For Josh Walker It’s All About Execution
For a 37th-round pick, lefthander Josh Walker has already given the Mets more than they could have expected as he continues a climb through the farm system that began in 2017.
The 26-year-old University of New Haven product reached Triple-A Syracuse in late July. He dazzled in his second Triple-A East start, taking a no-hitter into the eighth inning against Scranton/Wilkes-Barre.
Walker ended with a one-hitter over eight scoreless innings in which he faced the minimum number of batters.
“If you look at prospects, the younger the better, but from experience and probably him learning himself and being a professional, maybe this is just the right time for him,” Mets farm director Jeremy Barnes said.
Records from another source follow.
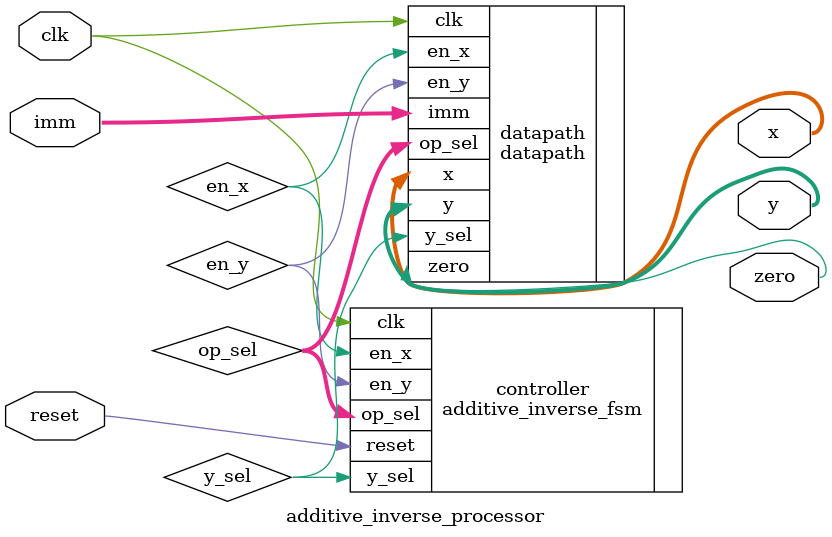
<source format=v>
module additive_inverse_processor (
   input          clk,
   input          reset,
   input    [3:0] imm,
   output   [3:0] x,
   output   [3:0] y,
   output         zero
   );

   wire    [1:0] op_sel;
   wire          en_x;
   wire          en_y;
   wire          y_sel;
   
   datapath datapath (
      .clk        (clk),
      .imm        (imm),
      .op_sel     (op_sel),
      .en_x       (en_x),
      .en_y       (en_y),
      .y_sel      (y_sel),
      .x          (x),
      .y          (y),
      .zero       (zero)
   );
   
   additive_inverse_fsm controller (
      .clk        (clk),
      .reset      (reset),
      .op_sel     (op_sel),
      .en_x       (en_x),
      .en_y       (en_y),
      .y_sel      (y_sel)
   );
   
endmodule

</source>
“You never know with pitchers. The biggest thing for Josh this year: He’s not a top 100 prospect in the game with stuff, but he goes out and pitches and he locates and he executes and he’s a professional about his business.”
Barnes called the 6-foot-6, 225-pound Walker “an ode to an era before sticky stuff and 98s,” in reference to velocity. Walker survives with a fastball in the 90-91 mph range, compensating by changing speeds and pitch execution.
“You can be a stuff monster and not get results, but he’s going out there and getting results,” Barnes said. “That’s why he has moved for us.”
It’s a professional career in which Walker had to overcome a significant hurdle. Before his first start of the 2019 season he was broadsided by another driver in an automobile collision that left him with nerve damage in his pitching arm.
After having surgery, he pitched just six innings for the season. Then he lost 2020 to to the pandemic.
Walker began this season at High-A Brooklyn before jumping to Double-A Binghamton and then Syracuse. Overall he had gone 8-2 with a 3.13 ERA with 74 strikeouts and 15 walks through 77.2 innings.
The Mets, who already called up righthander Tylor Megill to their rotation this season, are paying attention.
“I’m not saying they have the same type of stuff or pedigree,” Barnes said. “But in this organization, Megill and then Walker have been the two most consistent pitchers we have had in this program this year.”